Data scientists are in high demand these days. Everyone seems to be hiring a team of data scientists, yet many are still not quite sure what data science is all about, and what skill set they need to look for in a data scientist to build a stellar Hadoop data science team. We at Hortonworks believe data science is an evolving discipline that will continue to grow in demand in the coming years, especially with the growth of Hadoop adoption. This role requires experience and knowledge in math, statistics and machine learning, programming and scripting, as well as visualization techniques.
We tend to think of the data scientist role as a continuum of skills:
Software engineers really enjoy crafting new production-grade software systems, that are testable and maintainable, secure and scale well. Some of those software engineers specialize in working with data. They tend to be highly skilled in technologies like SQL, Hadoop, HIVE/PIG and Map-reduce, and excel at building production quality data pipelines. We call those “data engineers”.
Research scientists focus on academic research in machine learning and statistical techniques, creating brand new algorithms like support vector machines and deep learning, and prove theoretical properties of such algorithms. Applied scientists are those research scientists who thrive on solving real world problems with real data. They are very good at applying state-of-the-art algorithms and techniques to real world data.
The data scientist role combines the skill set and experience of a data engineer with that of the applied scientist. It is quite difficult to find good data scientists, because the combination of all these skills and interests are rarely found in a single person.“Okay, okay, I understand it’s hard to find good data scientists”, you may say, “but I still need to complete my data projects, what should I do?” One option might be to train data engineers to be experts in math, statistics and applied science. Or maybe hire applied scientists and train them to be good software engineers.
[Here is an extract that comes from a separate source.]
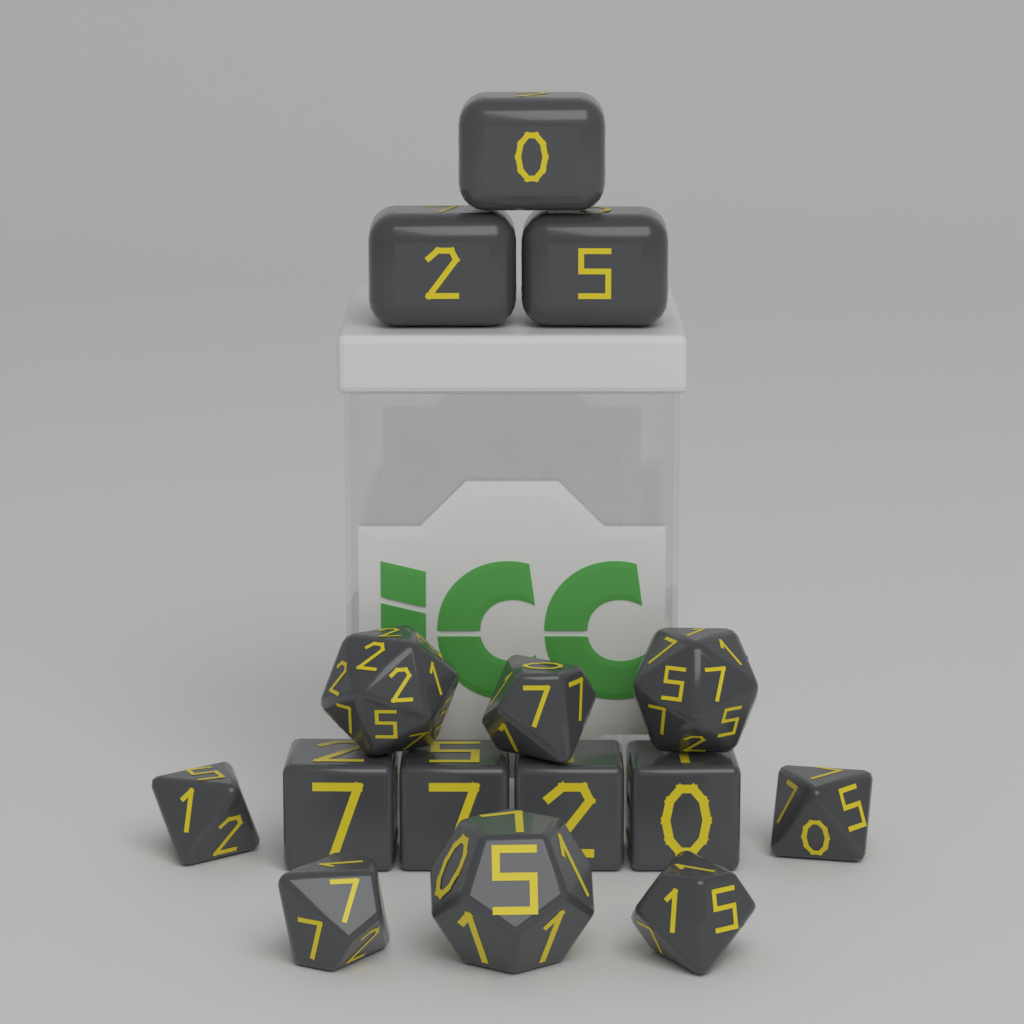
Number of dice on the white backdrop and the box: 15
In my experience that approach has limited success, because good software engineers may not be as good in applied science, or may not be interested to shift their career in that direction. And vice versa.
Instead, simply build a Hadoop data science team that combines data engineers and applied scientists, working in tandem to build your data products. Back when I was at Yahoo!, that’s exactly the structure we had: applied scientists working together with data engineers to build large-scale computational advertising systems.